-------- Information provided --------
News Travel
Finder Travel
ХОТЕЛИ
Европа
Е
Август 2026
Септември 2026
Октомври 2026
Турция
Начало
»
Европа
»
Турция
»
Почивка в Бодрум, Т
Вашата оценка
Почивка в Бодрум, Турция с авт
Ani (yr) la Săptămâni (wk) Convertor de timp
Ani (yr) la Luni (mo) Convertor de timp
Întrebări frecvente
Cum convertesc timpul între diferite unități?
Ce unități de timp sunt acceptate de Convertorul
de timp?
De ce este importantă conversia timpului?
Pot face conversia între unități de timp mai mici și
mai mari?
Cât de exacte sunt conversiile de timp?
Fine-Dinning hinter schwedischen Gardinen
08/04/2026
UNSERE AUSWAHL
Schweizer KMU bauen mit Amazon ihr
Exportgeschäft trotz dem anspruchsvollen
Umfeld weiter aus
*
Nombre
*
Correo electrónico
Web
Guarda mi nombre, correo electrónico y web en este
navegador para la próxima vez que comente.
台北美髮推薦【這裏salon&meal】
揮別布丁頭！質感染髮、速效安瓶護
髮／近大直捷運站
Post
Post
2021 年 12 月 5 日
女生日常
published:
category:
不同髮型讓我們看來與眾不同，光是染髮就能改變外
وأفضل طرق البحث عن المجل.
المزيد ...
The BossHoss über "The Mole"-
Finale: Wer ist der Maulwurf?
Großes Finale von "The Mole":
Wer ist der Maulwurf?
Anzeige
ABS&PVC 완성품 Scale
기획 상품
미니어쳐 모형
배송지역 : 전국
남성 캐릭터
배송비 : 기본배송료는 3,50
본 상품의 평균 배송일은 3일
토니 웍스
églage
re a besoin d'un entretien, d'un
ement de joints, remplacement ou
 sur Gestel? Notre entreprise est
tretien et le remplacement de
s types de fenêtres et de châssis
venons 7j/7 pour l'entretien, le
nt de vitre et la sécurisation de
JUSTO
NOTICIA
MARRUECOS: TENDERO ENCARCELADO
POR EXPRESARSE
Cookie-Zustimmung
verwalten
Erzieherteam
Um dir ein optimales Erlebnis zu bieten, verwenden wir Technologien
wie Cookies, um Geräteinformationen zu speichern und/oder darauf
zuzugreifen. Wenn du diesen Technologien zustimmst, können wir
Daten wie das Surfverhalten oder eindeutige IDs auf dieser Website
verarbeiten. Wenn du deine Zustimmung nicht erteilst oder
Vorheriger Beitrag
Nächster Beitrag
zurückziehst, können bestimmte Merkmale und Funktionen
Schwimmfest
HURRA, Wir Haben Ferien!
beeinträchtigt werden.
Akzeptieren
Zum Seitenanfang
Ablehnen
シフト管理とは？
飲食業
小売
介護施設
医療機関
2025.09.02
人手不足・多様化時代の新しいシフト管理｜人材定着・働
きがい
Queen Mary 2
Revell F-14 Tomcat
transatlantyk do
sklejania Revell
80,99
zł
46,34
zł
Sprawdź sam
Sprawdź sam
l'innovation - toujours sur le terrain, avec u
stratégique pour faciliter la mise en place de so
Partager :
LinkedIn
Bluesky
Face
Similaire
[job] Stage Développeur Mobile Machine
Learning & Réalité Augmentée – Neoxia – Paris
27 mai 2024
--------
What this task involves - What you should produce is an exact copy of the records above.

Solved problem -
News Travel
Finder Travel
ХОТЕЛИ
Европа
Е
Август 2026
Септември 2026
Октомври 2026
Турция
Начало
»
Европа
»
Турция
»
Почивка в Бодрум, Т
Вашата оценка
Почивка в Бодрум, Турция с авт
Ani (yr) la Săptămâni (wk) Convertor de timp
Ani (yr) la Luni (mo) Convertor de timp
Întrebări frecvente
Cum convertesc timpul între diferite unități?
Ce unități de timp sunt acceptate de Convertorul
de timp?
De ce este importantă conversia timpului?
Pot face conversia între unități de timp mai mici și
mai mari?
Cât de exacte sunt conversiile de timp?
Fine-Dinning hinter schwedischen Gardinen
08/04/2026
UNSERE AUSWAHL
Schweizer KMU bauen mit Amazon ihr
Exportgeschäft trotz dem anspruchsvollen
Umfeld weiter aus
*
Nombre
*
Correo electrónico
Web
Guarda mi nombre, correo electrónico y web en este
navegador para la próxima vez que comente.
台北美髮推薦【這裏salon&meal】
揮別布丁頭！質感染髮、速效安瓶護
髮／近大直捷運站
Post
Post
2021 年 12 月 5 日
女生日常
published:
category:
不同髮型讓我們看來與眾不同，光是染髮就能改變外
وأفضل طرق البحث عن المجل.
المزيد ...
The BossHoss über "The Mole"-
Finale: Wer ist der Maulwurf?
Großes Finale von "The Mole":
Wer ist der Maulwurf?
Anzeige
ABS&PVC 완성품 Scale
기획 상품
미니어쳐 모형
배송지역 : 전국
남성 캐릭터
배송비 : 기본배송료는 3,50
본 상품의 평균 배송일은 3일
토니 웍스
églage
re a besoin d'un entretien, d'un
ement de joints, remplacement ou
 sur Gestel? Notre entreprise est
tretien et le remplacement de
s types de fenêtres et de châssis
venons 7j/7 pour l'entretien, le
nt de vitre et la sécurisation de
JUSTO
NOTICIA
MARRUECOS: TENDERO ENCARCELADO
POR EXPRESARSE
Cookie-Zustimmung
verwalten
Erzieherteam
Um dir ein optimales Erlebnis zu bieten, verwenden wir Technologien
wie Cookies, um Geräteinformationen zu speichern und/oder darauf
zuzugreifen. Wenn du diesen Technologien zustimmst, können wir
Daten wie das Surfverhalten oder eindeutige IDs auf dieser Website
verarbeiten. Wenn du deine Zustimmung nicht erteilst oder
Vorheriger Beitrag
Nächster Beitrag
zurückziehst, können bestimmte Merkmale und Funktionen
Schwimmfest
HURRA, Wir Haben Ferien!
beeinträchtigt werden.
Akzeptieren
Zum Seitenanfang
Ablehnen
シフト管理とは？
飲食業
小売
介護施設
医療機関
2025.09.02
人手不足・多様化時代の新しいシフト管理｜人材定着・働
きがい
Queen Mary 2
Revell F-14 Tomcat
transatlantyk do
sklejania Revell
80,99
zł
46,34
zł
Sprawdź sam
Sprawdź sam
l'innovation - toujours sur le terrain, avec u
stratégique pour faciliter la mise en place de so
Partager :
LinkedIn
Bluesky
Face
Similaire
[job] Stage Développeur Mobile Machine
Learning & Réalité Augmentée – Neoxia – Paris
27 mai 2024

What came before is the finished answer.